How does the startup plan to protect its data from unauthorized access?
How does the startup plan to comply with data privacy regulations?

By carefully considering the five V’s of data quality, VCs can make sure they are investing in AI startups that have the data they need to succeed. If the startup can answer the above questions convincingly and their data scores highly in the five dimensions, it is a good sign that they are serious about data quality and are properly equipped to apply their AI models.

Finally, VCs should assess the startup’s commitment to data security. This includes things like their data governance policies, their data quality assurance procedures, and their data breach response plans.
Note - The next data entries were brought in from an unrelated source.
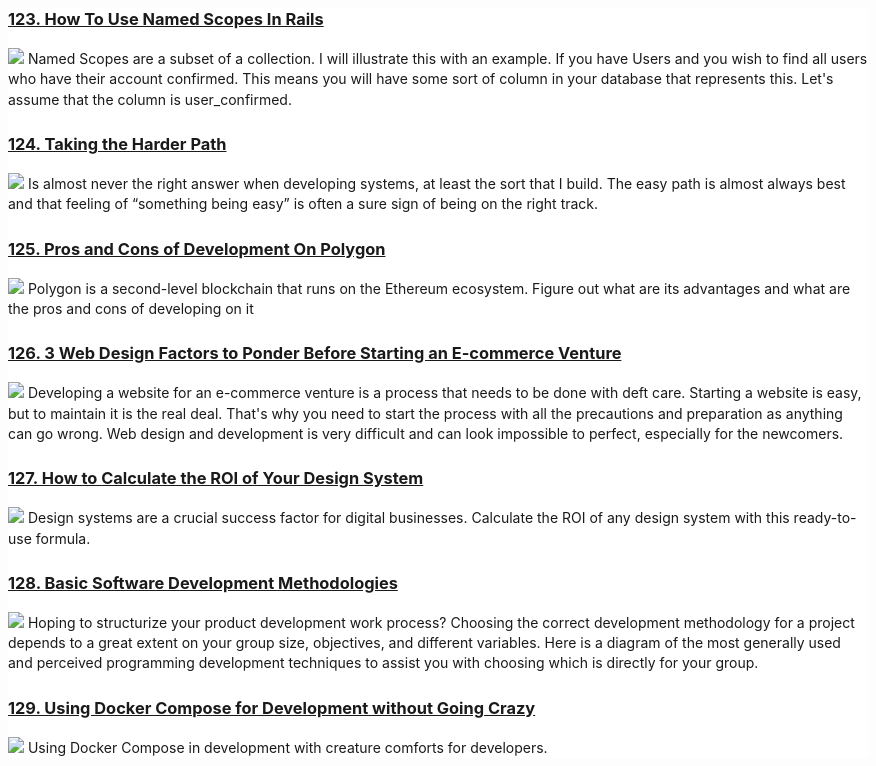 ### [123. How To Use Named Scopes In Rails](https://hackernoon.com/using-named-scopes-in-rails-slus3y07)
![](https://cdn.hackernoon.com/drafts/3ew63yc6.png)
Named Scopes are a subset of a collection. I will illustrate this with an example. If you have Users and you wish to find all users who have their account confirmed. This means you will have some sort of column in your database that represents this. Let's assume that the column is user_confirmed. 

### [124. Taking the Harder Path](https://hackernoon.com/taking-the-harder-path-du5y3y77)
![](https://cdn.hackernoon.com/drafts/v32kc37wr.png)
Is almost never the right answer when developing systems, at least the sort that I build. The easy path is almost always best and that feeling of “something being easy” is often a sure sign of being on the right track.

### [125. Pros and Cons of Development On Polygon](https://hackernoon.com/pros-and-cons-of-development-on-polygon)
![](https://cdn.hackernoon.com/images/5rS4yrERbxUtfUCTsrb3x2kieP32-5xe3rdd.jpeg)
Polygon is a second-level blockchain that runs on the Ethereum ecosystem.  Figure out what are its advantages and what are the pros and cons of developing on it

### [126. 3 Web Design Factors to Ponder Before Starting an E-commerce Venture](https://hackernoon.com/3-web-design-factors-to-ponder-before-starting-an-e-commerce-venture-lw2c316q)
![](https://firebasestorage.googleapis.com/v0/b/hackernoon-app.appspot.com/o/images%2F2npbxc92MlU8q7vlUuQou0Fdir72-zw1x31mu.jpeg?alt=media&token=368141e3-f551-4aad-b622-07bfff62c1ba)
Developing a website for an e-commerce venture is a process that needs to be done with deft care. Starting a website is easy, but to maintain it is the real deal. That's why you need to start the process with all the precautions and preparation as anything can go wrong. Web design and development is very difficult and can look impossible to perfect, especially for the newcomers.

### [127. How to Calculate the ROI of Your Design System](https://hackernoon.com/how-to-calculate-the-roi-of-your-design-system)
![](https://cdn.hackernoon.com/images/MUo6MihNAVUIcUvRBbcToKZ7MKh1-5993oqv.jpeg)
Design systems are a crucial success factor for digital businesses. Calculate the ROI of any design system with this ready-to-use formula.

### [128. Basic Software Development Methodologies](https://hackernoon.com/software-development-methodologies-fm3p32s0)
![](https://cdn.hackernoon.com/drafts/oqp3208.png)
Hoping to structurize your product development work process? Choosing the correct development methodology for a project depends to a great extent on your group size, objectives, and different variables. Here is a diagram of the most generally used and perceived programming development techniques to assist you with choosing which is directly for your group.

### [129. Using Docker Compose for Development without Going Crazy](https://hackernoon.com/using-docker-compose-for-development-without-going-crazy)
![](https://cdn.hackernoon.com/images/7UvMZlp4xVQu6AqlsRww5pVK61t2-ku93pvh.png)
Using Docker Compose in development with creature comforts for developers.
Interrogate the hype to find the winners

Amid the resounding buzz surrounding AI in recent months, the allure of substantial investments has attracted startup founders willing to exaggerate their infrastructure and inflate capabilities in the search for capital.

The successful VCs are asking the right questions to interrogate these companies thoroughly and filtering out the potential winners built on a solid foundation from those with a hollow shell that are ultimately destined to fail.